Pemerintah Myanmar secara eksplisit menolak keberadaan etnis Rohingya. Undang-Undang Kewarganegaraan 1982 terus melakukan deskriminasi terhadap etnis Rohingya dari akses kewarganegaraan yang menyebabkan populasi Rohingya tanpa memiliki kewarganegaraan terbesar di dunia, menurut Komisaris Tinggi PBB untuk Pengungsi.

Baca Juga:  Polisi Delhi Ungkap Perdagangan Orang Rohingya dari Myanmar ke India dan Rusia

Sejak 2012, pemerintah telah melakukan pengawasan kewarganegaraan, latihan untuk memverifikasi identitas etnis Muslim di negara bagian Rakhine, memaksa warga untuk mendaftar sebagai “Bengali”dan menolak untuk mendaftar sebagai etnis Rohingya.

Pada Juni dan Oktober 2012, warga sipil dan pasukan keamanan negara di negara bagian Rakhine melakukan serangan yang menargetkan komunitas Muslim di 13 dari 17 kota-kota di negara bagian kota tersebut.

Akibat kekerasan ini dan pelanggaran berikutnya, lebih dari 150.000 orang, sebagian besar umat Islam, tetap terbatas di kamp kumuh seperti ghetto, di mana mereka ditolak kebebasan bergerak dan menghadapi kekurangan makanan dan bantuan kemanusiaan.

Pada November 2014, Fortify melaporkan tentang bagaimana pasukan keamanan negara Myanmar yang terlibat dalam perdagangan manusia dan penyelundupan Muslim Rohingya dari negara bagian Rakhine.

Pasukan keamanan negara Myanmar di tempat itu telah menguras uang dari pencari suaka Rohingya yang melarikan diri Myanmar oleh kapal yang dioperasikan oleh sindikat kejahatan transnasional.
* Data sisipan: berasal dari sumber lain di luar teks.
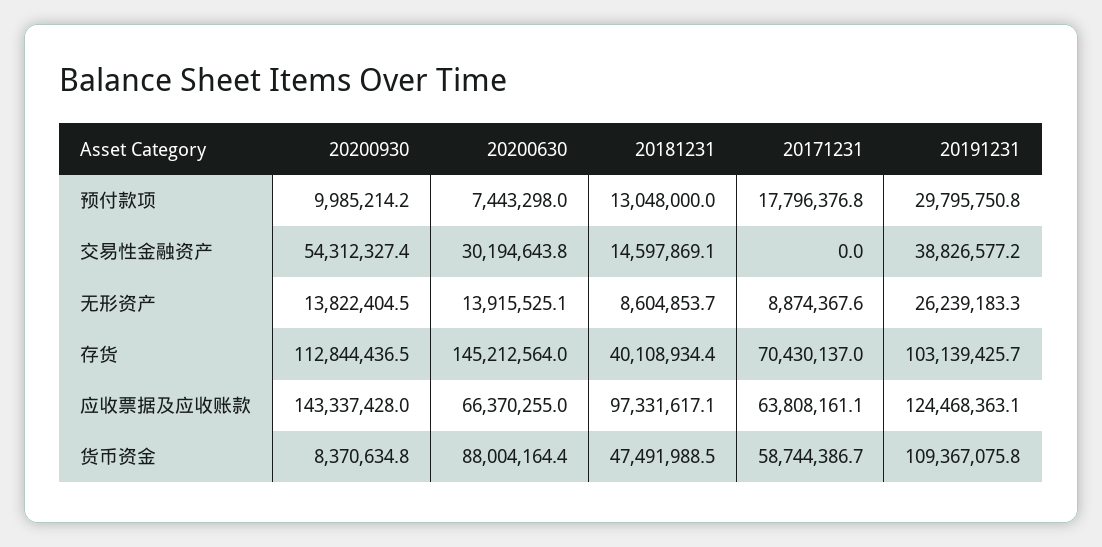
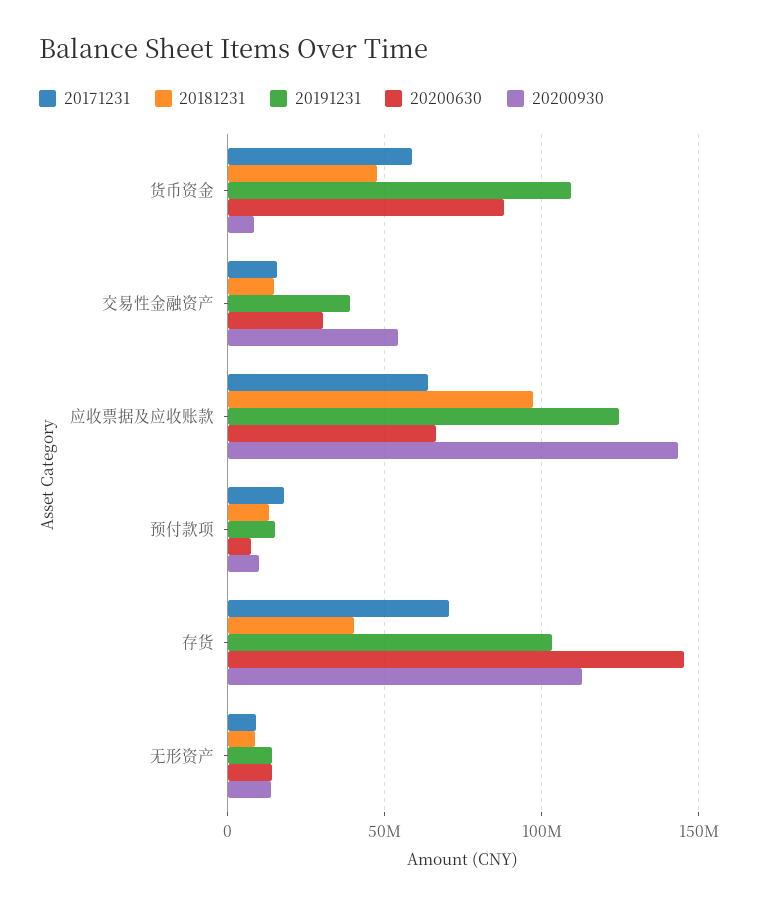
20191231, 预付款项: 29795750.8 -> 15000000
20171231, 交易性金融资产: 0 -> 15000000
20191231, 无形资产: 26239183.3 -> 15000000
Dalam beberapa kasus, Angkatan Laut Myanmar dikawal kapal yang dioperasikan oleh kelompok kriminal keluar ke perairan internasional.(T/P004/R11)

Mi’raj Islamic News Agency (MINA)

Wartawan: Admin

Editor:

Ikuti saluran WhatsApp Kantor Berita MINA untuk dapatkan berita terbaru seputar Palestina dan dunia Islam. Klik disini.